There is no 9th best on the list, so I guess this makes TacoBell the 13th best restaurant in Elberton (KFC 20th)...

I've never been to Elberton, (well, only once to help a friend move his trailer at his hunt camp,)
but I'd probably try one of these...

Imperial Lounge and Grill - 245 College Ave, Elberton
Richards - 19 N McIntosh St, Elberton
La Fogata - 235 Elbert St, Elberton
3 Reinas - 113 N McIntosh St, Elberton
White’s Old South BBQ - 895 -A Elbert ST, Elberton
El Rinconcito Michoacano - 304 Elbert St, Elberton
Banks Barbecue - 1008 Oglesby Blvd Ext, Elberton

Moderator
Thursday - December 16th 2021 6:19AM MST
PS: I drove us through downtown, Alarmist, in the afternoon looking, but didn't see anything like that.
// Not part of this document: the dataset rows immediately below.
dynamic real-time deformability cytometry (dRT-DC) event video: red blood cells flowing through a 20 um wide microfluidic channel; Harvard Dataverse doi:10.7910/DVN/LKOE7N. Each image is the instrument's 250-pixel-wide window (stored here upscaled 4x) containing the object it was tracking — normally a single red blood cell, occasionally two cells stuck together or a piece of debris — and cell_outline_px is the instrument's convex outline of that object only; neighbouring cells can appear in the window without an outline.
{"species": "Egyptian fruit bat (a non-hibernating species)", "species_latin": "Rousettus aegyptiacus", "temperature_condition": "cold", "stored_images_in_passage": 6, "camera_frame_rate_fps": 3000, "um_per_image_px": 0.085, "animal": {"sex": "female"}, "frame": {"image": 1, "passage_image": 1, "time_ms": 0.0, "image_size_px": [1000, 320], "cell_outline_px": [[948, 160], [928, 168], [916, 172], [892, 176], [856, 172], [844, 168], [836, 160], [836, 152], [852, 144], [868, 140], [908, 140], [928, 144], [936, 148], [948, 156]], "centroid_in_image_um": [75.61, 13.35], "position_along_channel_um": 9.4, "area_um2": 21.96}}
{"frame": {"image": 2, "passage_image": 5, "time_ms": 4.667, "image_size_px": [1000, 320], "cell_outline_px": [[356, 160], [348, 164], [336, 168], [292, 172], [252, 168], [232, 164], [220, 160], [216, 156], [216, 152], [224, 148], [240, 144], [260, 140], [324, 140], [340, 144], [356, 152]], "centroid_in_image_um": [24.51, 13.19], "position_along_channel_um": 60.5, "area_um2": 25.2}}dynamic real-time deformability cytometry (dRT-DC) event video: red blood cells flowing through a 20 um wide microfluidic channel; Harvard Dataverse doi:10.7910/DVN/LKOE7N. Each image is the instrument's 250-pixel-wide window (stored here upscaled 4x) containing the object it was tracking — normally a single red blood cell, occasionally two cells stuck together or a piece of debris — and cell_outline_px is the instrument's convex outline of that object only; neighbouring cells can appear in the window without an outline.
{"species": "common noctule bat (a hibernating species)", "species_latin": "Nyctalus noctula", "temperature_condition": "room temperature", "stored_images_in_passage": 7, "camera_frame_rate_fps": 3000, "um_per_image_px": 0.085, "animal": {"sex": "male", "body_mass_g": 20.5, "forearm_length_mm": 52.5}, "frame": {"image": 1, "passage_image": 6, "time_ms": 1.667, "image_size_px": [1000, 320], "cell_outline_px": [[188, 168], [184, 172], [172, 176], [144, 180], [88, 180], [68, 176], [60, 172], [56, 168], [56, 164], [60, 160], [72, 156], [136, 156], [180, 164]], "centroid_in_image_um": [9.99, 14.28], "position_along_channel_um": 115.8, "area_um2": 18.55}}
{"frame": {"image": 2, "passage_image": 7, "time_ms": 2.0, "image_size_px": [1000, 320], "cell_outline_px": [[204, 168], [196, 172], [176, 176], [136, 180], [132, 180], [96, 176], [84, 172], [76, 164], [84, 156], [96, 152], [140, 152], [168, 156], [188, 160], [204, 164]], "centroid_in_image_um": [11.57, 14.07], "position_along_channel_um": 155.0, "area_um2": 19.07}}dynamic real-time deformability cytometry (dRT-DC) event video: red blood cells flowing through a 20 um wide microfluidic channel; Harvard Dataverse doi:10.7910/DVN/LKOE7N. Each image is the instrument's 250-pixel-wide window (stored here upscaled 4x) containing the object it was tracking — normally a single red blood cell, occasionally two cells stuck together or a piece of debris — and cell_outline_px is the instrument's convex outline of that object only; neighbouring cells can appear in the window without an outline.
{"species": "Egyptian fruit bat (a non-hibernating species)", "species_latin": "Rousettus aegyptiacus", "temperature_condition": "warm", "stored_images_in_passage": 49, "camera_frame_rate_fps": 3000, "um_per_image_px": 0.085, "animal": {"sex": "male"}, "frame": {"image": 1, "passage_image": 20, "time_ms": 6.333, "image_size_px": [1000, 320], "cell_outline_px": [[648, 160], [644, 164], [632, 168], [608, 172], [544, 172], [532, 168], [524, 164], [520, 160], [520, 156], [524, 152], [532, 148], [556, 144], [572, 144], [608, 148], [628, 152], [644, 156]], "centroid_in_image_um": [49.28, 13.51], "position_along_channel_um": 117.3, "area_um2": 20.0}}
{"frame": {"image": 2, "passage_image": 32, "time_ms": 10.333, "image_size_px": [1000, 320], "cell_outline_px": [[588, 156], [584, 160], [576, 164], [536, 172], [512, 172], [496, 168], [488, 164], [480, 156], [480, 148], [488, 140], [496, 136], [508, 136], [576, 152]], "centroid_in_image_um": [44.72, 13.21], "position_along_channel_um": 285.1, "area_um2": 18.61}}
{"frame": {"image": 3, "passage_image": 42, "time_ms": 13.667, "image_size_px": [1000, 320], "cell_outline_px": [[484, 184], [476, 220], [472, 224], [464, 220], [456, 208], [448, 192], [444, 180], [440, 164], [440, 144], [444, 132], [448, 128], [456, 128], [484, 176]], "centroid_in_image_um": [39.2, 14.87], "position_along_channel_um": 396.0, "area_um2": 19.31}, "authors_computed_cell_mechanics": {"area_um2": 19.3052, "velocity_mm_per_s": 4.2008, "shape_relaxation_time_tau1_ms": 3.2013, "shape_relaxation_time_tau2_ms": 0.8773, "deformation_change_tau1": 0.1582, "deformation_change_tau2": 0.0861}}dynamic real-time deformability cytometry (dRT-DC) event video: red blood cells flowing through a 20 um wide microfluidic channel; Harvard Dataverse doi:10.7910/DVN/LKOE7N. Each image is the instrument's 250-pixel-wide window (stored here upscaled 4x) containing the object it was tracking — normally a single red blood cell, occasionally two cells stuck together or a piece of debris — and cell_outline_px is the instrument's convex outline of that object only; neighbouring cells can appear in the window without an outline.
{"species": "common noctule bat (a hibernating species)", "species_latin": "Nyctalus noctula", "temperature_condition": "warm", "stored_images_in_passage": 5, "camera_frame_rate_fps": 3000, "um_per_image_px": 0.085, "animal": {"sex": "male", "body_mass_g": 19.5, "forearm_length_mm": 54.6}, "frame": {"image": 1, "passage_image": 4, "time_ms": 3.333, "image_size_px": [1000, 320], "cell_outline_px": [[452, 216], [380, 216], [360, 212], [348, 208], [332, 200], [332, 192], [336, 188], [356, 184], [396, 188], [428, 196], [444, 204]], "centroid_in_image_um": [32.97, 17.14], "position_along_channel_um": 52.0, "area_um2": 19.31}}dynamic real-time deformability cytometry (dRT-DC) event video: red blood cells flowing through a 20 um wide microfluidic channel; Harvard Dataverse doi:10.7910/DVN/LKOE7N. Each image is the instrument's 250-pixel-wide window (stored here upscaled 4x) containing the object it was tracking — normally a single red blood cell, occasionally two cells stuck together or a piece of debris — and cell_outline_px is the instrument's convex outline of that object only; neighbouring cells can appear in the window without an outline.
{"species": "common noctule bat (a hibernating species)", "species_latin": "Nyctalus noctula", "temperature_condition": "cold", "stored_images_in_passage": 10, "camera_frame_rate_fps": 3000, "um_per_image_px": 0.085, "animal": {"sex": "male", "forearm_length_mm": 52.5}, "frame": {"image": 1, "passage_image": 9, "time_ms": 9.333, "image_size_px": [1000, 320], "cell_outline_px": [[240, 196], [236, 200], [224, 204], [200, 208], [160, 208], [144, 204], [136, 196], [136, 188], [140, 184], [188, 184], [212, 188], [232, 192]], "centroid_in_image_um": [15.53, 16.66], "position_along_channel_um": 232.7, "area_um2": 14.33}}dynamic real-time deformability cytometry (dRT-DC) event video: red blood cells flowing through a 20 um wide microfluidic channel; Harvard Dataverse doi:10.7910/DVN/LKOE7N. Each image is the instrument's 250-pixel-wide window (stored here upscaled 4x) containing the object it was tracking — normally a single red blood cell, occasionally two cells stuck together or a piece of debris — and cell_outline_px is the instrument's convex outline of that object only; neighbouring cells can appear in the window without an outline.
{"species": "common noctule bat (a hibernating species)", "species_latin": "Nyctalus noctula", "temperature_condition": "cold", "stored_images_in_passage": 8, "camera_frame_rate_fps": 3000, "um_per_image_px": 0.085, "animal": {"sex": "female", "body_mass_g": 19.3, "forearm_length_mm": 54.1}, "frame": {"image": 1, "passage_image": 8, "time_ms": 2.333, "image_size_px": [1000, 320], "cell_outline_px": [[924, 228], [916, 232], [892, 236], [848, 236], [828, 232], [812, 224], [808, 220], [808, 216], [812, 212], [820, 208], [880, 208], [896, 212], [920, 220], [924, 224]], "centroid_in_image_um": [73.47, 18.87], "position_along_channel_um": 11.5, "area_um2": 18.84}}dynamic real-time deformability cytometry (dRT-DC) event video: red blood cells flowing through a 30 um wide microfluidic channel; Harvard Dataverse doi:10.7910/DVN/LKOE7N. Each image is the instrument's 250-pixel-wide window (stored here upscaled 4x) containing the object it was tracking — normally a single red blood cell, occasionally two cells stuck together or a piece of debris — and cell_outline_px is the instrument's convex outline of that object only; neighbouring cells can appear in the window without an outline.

That'd have been my choice too. The town had about 2 blocks of real business, but I didn't see the rib joint. Why not on the way home is another story.
The Alarmist
Thursday - December 16th 2021 5:13AM MST
PS

BTW, you went to Taco Bell in a state filled with good rib & bbq joints?

As DJT might tweet, Sad!
Dieter Kief
Thursday - December 16th 2021 3:24AM MST
PS - Mod. I want to tell ya - : - P. J. O'Rourke talked about the dolphins 1987 in a Rolling Stone article which is reprinted in his book Age and Guile (p. 232).
In the same book (p. xiii) he writes about being stupid, if that rings - 'xcuse me - a(taco) bell for ya?! - as the main thing he focused on while tackling international affairs for Rolling Stone magazine:"(...) whenever soemthing stupid is happening internationally, I'm there being stupid about it."
Moderator
Thursday - December 16th 2021 2:50AM MST
PS: Yes, I have no excuse for not having gone to Stone Mountain already, Alarmist. I hope I can report that the Rebels are still there.
The Alarmist
Thursday - December 16th 2021 1:42AM MST
PS

I don’t know if they’ve dynamited or covered the offending bas-relief yet, but the next site worth a side trip is Stone Mountain.
Moderator
Wednesday - December 15th 2021 10:59PM MST
PS: Taco Hell. A friend's choice, Robert! I was just along for the ride on that one, haha.
Robert
Wednesday - December 15th 2021 8:13PM MST
PS: Taco Bell!? TACO BELL!!??

Or should it be:

Taco Bell?! TACO BELL??!!

OK, this looks right:

Taco Bell‽ TACO BELL‽‽

The Interrobang, almost as well named as the Octothorpe.